● WHAT THE TASK REQUIRES
Look in the data below for the line that has "index dip: (179, 115)", then print exactly every line from there through the line that has "thumb ip: (455, 559)", leaving pictures out.

[Human pose images with coordinates]
+ + +

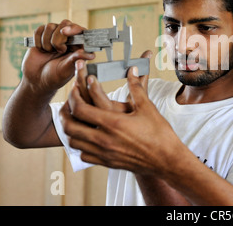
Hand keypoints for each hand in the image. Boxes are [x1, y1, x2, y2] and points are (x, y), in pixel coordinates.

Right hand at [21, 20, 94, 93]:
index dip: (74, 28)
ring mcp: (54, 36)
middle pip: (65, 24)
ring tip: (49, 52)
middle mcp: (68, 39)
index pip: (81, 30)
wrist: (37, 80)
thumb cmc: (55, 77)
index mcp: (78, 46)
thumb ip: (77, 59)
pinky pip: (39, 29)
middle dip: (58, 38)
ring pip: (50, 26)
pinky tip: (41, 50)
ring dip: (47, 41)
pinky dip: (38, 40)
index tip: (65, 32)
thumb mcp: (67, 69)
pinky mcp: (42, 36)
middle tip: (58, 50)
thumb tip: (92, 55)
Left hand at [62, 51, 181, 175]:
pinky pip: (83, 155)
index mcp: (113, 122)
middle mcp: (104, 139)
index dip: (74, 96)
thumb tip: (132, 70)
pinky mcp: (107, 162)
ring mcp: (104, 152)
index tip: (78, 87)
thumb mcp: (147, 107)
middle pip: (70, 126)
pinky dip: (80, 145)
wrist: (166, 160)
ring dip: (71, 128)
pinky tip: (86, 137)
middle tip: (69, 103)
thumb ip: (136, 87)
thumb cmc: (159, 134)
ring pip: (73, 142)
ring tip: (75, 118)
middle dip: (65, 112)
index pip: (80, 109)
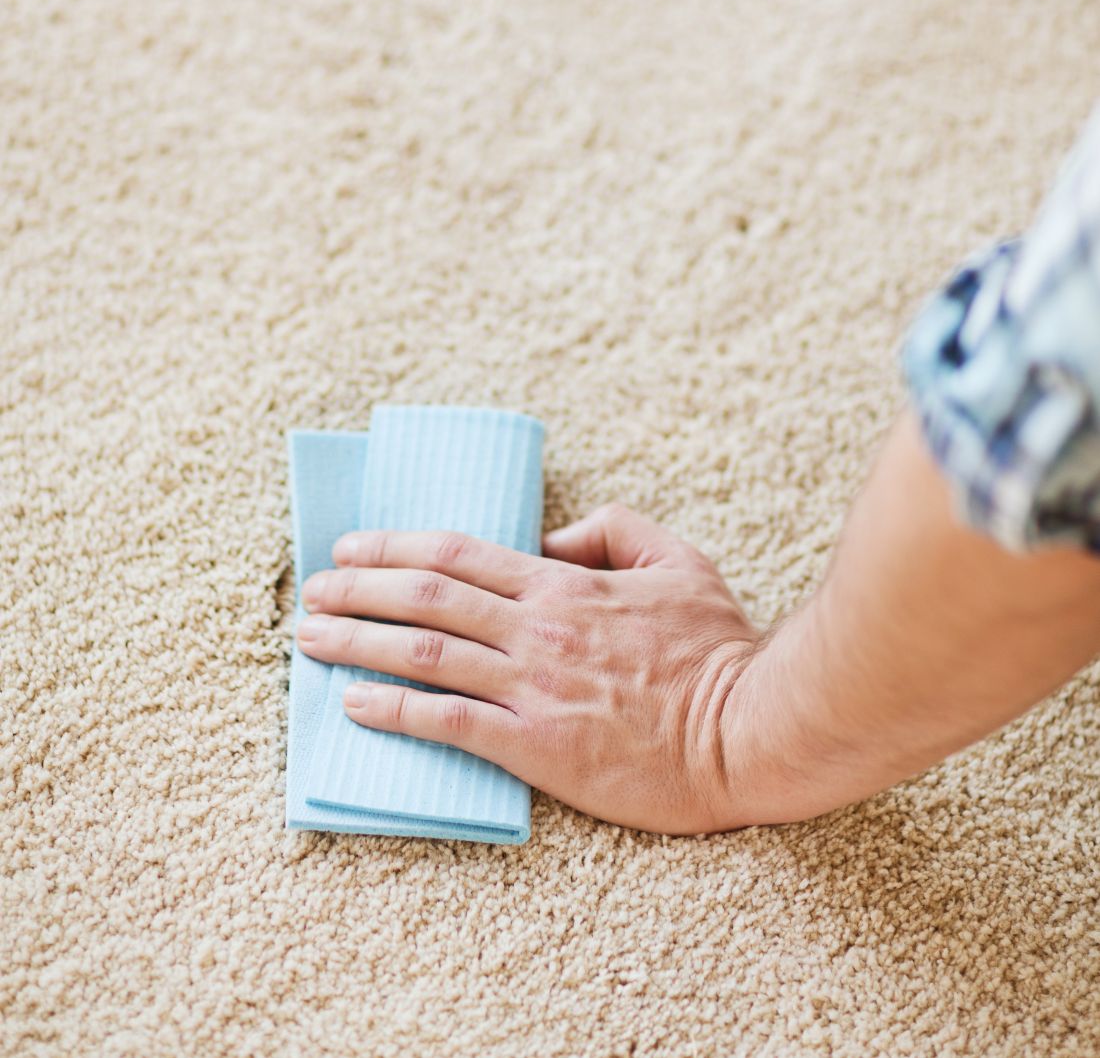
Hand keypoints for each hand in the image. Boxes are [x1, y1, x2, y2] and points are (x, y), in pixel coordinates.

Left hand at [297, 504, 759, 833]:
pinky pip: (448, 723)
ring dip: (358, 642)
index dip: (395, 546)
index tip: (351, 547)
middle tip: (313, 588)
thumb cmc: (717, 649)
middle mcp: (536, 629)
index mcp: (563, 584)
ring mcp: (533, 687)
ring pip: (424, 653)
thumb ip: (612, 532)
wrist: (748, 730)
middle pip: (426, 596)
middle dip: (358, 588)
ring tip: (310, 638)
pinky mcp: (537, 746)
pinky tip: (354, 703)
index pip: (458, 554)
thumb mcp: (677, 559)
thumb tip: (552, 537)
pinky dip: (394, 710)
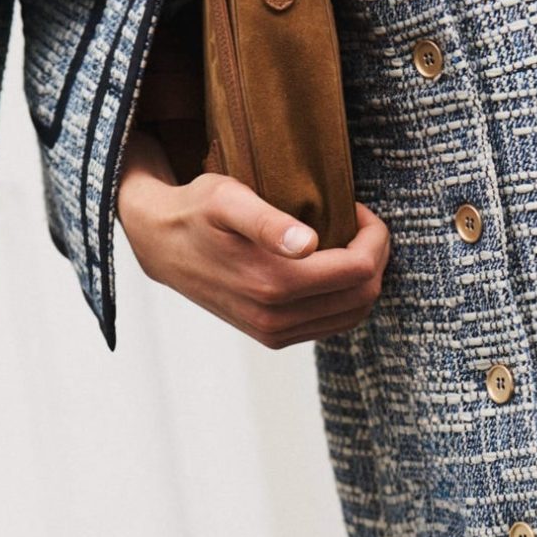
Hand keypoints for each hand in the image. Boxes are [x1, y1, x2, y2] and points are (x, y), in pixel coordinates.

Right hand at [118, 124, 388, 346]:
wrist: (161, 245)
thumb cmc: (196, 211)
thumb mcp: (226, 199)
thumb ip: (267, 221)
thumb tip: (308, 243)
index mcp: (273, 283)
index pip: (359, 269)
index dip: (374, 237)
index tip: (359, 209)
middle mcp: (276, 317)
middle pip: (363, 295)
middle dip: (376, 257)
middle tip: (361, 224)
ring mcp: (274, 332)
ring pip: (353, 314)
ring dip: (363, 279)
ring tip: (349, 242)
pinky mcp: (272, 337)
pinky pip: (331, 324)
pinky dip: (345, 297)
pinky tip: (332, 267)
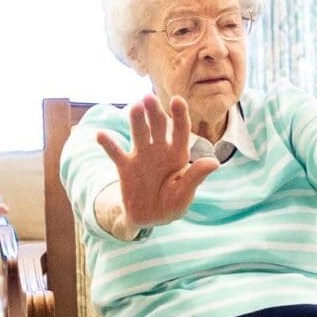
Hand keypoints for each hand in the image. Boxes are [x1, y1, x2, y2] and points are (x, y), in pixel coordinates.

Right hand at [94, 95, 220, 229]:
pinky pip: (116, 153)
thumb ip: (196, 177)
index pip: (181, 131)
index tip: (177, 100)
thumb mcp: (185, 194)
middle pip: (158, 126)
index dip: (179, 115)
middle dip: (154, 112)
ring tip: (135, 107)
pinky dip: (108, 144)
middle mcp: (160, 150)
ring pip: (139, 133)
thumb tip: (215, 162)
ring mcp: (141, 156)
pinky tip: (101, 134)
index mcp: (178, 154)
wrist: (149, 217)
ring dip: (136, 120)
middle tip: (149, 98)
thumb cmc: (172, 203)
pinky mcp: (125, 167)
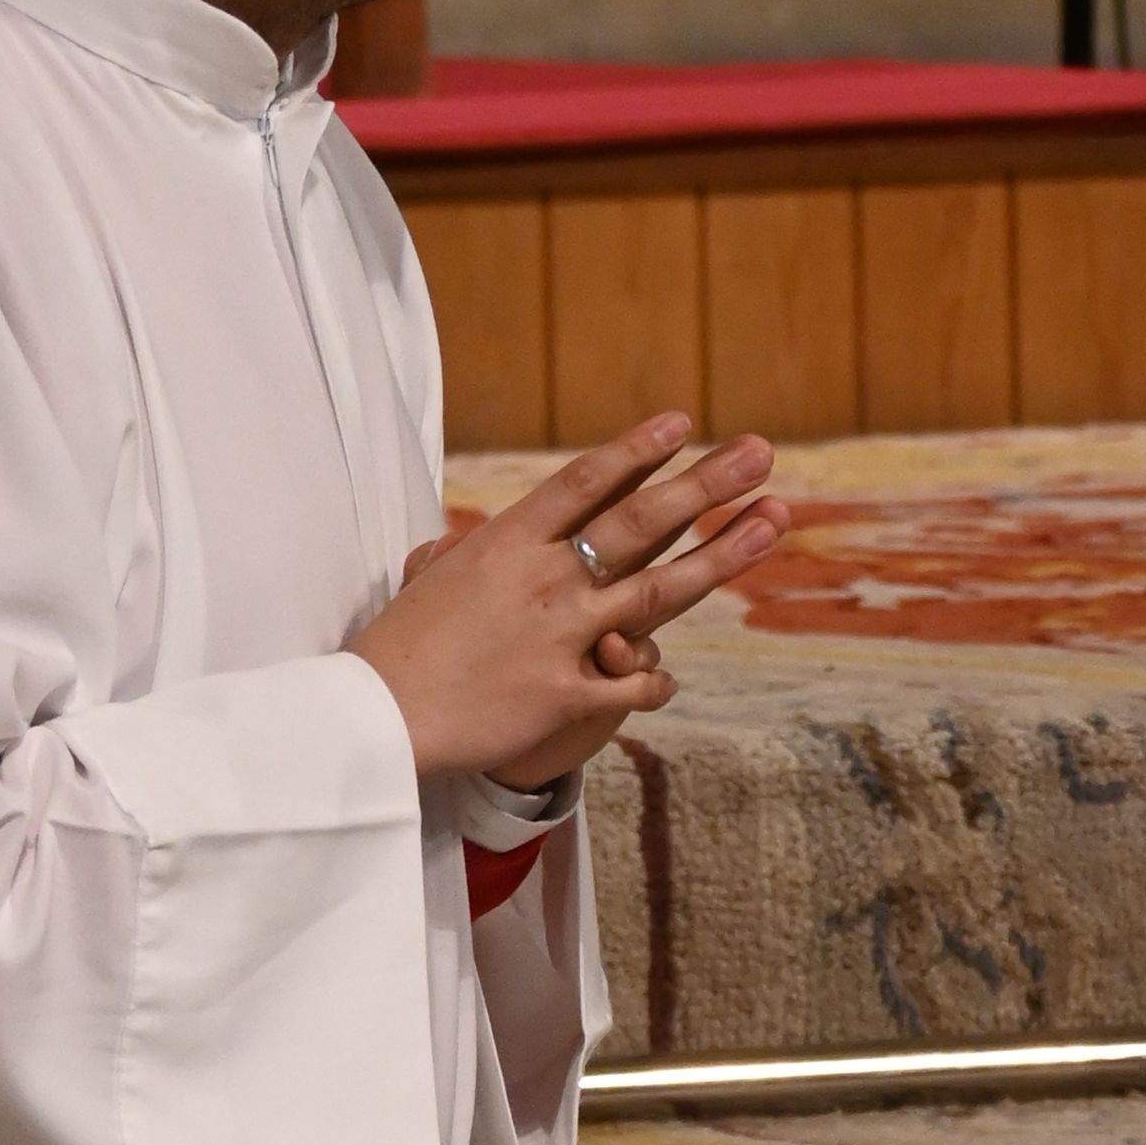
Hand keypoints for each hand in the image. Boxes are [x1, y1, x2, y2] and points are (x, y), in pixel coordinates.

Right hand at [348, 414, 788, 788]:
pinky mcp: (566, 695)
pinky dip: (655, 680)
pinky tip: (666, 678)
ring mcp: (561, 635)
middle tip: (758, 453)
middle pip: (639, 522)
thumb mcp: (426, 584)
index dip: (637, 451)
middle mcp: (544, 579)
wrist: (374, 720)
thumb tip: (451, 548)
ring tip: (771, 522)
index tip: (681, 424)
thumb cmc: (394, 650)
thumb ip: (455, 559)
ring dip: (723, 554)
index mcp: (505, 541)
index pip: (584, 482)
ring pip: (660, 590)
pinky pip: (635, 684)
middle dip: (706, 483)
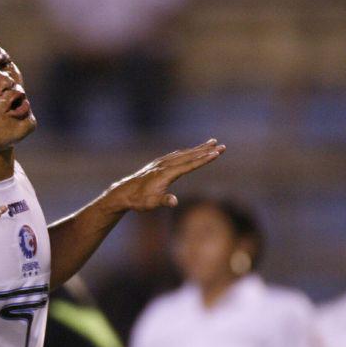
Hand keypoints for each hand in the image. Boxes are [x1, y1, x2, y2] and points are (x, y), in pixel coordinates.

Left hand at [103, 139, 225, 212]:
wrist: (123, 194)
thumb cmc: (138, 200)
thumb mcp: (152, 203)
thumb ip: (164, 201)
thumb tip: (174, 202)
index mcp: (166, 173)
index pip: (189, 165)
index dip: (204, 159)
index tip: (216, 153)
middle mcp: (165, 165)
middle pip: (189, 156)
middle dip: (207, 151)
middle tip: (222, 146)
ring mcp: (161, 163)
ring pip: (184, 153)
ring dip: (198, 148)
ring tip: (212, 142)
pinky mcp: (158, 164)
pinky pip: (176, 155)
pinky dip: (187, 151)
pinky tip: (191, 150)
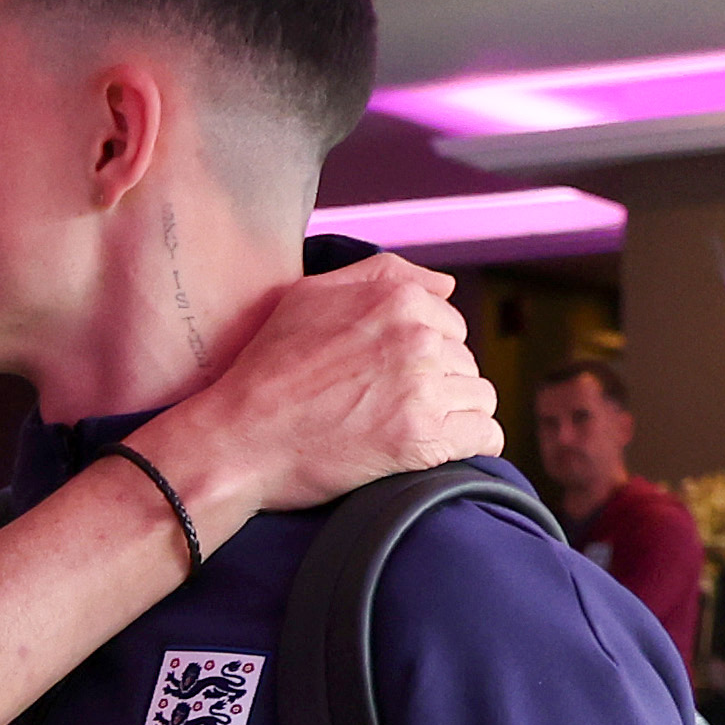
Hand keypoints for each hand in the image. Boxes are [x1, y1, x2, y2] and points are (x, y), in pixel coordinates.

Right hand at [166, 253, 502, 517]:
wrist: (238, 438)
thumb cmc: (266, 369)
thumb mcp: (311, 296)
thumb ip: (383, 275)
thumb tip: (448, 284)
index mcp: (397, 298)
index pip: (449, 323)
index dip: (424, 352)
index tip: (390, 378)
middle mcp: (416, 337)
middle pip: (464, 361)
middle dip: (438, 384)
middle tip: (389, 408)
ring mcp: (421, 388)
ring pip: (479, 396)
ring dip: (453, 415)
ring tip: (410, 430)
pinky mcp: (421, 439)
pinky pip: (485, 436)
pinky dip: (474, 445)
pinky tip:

+ + +

● EXERCISE OUTPUT
index dip: (179, 115)
middle dip: (154, 112)
ring tip: (135, 107)
pinky dip: (108, 144)
middle mcp: (160, 150)
ring pip: (139, 133)
thumb tip: (215, 162)
ring mcp: (141, 156)
pinky tip: (101, 134)
index mcp: (178, 154)
wrist: (149, 217)
ring dip: (136, 120)
middle tip: (149, 98)
thumb cmc: (172, 203)
pinky mcp: (125, 167)
Hand keypoints for each hand in the image. Boxes are [x1, y1, x2, y2] and points are (x, y), in pixel coordinates.

Right hand at [348, 414, 788, 788]:
pinky mcp: (566, 695)
pinky dip: (655, 680)
pinky tip: (666, 678)
ring mcp: (561, 635)
middle tip: (758, 453)
middle pip: (639, 522)
thumb mcp: (426, 584)
index dip: (637, 451)
middle mcp: (544, 579)
wrist: (374, 720)
thumb tip: (451, 548)
ring tip: (771, 522)
index tip: (681, 424)
thumb cmc: (394, 650)
thumb ip: (455, 559)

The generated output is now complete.